Johann Wolfgang von Goethe, a literary giant whose works include the play Faust, the epistolary novel The Sorrows of Young Werther, and numerous poems, lived between 1749 and 1832.

In Germany, schools are often named after the writer, as is the country's international cultural institute, the Goethe Institute.

Constantin Film argued that the public associates the title, which referred to graffiti painted on a train by one of the characters in the film, with amusement and entertainment and that it has even been incorporated into the Goethe Institute's German language learning programme.

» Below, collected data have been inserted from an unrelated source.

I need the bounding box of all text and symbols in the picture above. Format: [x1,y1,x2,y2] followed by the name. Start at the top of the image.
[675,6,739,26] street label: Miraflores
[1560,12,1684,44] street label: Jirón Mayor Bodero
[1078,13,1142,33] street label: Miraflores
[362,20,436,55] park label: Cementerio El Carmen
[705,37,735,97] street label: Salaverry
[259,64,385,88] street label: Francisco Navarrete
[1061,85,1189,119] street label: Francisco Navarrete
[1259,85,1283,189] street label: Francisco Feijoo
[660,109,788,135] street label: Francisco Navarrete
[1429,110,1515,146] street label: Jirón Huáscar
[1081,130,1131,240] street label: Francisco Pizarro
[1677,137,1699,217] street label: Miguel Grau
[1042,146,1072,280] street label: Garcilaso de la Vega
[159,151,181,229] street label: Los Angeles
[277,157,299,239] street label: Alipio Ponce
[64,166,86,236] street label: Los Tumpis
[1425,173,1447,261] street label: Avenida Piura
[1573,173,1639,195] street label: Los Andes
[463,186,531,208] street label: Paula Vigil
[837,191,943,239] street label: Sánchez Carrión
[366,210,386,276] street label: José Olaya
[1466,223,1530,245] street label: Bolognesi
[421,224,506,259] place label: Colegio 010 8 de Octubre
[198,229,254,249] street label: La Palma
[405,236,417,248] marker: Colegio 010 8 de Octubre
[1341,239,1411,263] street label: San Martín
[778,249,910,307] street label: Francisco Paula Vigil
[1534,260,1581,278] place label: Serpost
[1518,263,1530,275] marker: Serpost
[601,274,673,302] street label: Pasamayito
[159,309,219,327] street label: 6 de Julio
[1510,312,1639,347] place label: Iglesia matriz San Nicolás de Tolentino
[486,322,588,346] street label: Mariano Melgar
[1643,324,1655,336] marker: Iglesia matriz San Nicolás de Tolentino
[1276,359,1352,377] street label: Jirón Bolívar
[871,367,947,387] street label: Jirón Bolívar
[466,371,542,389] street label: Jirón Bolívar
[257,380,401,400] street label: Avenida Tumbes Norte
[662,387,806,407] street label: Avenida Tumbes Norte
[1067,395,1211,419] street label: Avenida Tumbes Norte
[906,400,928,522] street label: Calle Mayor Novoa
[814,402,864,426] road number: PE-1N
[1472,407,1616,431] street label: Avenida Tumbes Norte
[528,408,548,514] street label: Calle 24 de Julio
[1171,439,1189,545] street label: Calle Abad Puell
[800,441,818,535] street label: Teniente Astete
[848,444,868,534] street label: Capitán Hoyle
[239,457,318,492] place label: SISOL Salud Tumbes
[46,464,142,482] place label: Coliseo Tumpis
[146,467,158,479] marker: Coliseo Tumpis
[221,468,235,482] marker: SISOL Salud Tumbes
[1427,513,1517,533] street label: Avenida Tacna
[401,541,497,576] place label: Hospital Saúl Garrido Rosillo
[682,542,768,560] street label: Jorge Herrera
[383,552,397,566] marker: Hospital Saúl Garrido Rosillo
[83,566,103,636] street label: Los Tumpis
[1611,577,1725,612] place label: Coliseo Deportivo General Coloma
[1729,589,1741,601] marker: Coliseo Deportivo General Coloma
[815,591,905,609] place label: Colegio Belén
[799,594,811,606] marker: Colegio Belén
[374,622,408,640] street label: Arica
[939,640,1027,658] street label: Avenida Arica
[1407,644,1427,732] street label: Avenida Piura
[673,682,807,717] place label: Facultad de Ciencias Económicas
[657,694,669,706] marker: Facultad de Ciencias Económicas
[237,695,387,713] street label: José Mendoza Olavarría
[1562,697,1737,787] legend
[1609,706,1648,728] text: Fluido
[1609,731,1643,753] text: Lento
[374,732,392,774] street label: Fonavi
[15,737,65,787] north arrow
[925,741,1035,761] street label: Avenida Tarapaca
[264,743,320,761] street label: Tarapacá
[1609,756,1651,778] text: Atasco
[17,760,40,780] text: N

Michal Bobek, advocate general with the European Court of Justice, said in a non-binding opinion ECJ judges should scrap the EUIPO's decision and the lower tribunal's ruling.

"The offensive or vulgar nature of this trademark has not been proved with reference to a specific social context at a given time," he said.

The patent body had rejected the application, saying that the pronunciation of the words 'Fack ju' was identical to an English expletive and an insult in bad taste. It also said it was shocking and vulgar and offended Goethe posthumously.

Bobek said the patent office should have based its decision not just on the phrase but also on the broader societal perception and context.

He questioned the agency's failure to explain why it viewed the disputed phrase as vulgar when it took a more liberal approach four years ago and approved the phrase 'Die Wanderhure' based on the name of a German novel and its film adaptation, as a trademark. 'Hure' is prostitute in German.

Bobek also cited the importance of freedom of expression in trademarks. The ECJ, which follows the opinions of its advisers in four out of five cases, will rule in the coming months.

The case is C-240/18 P Constantin Film Produktion v. EUIPO.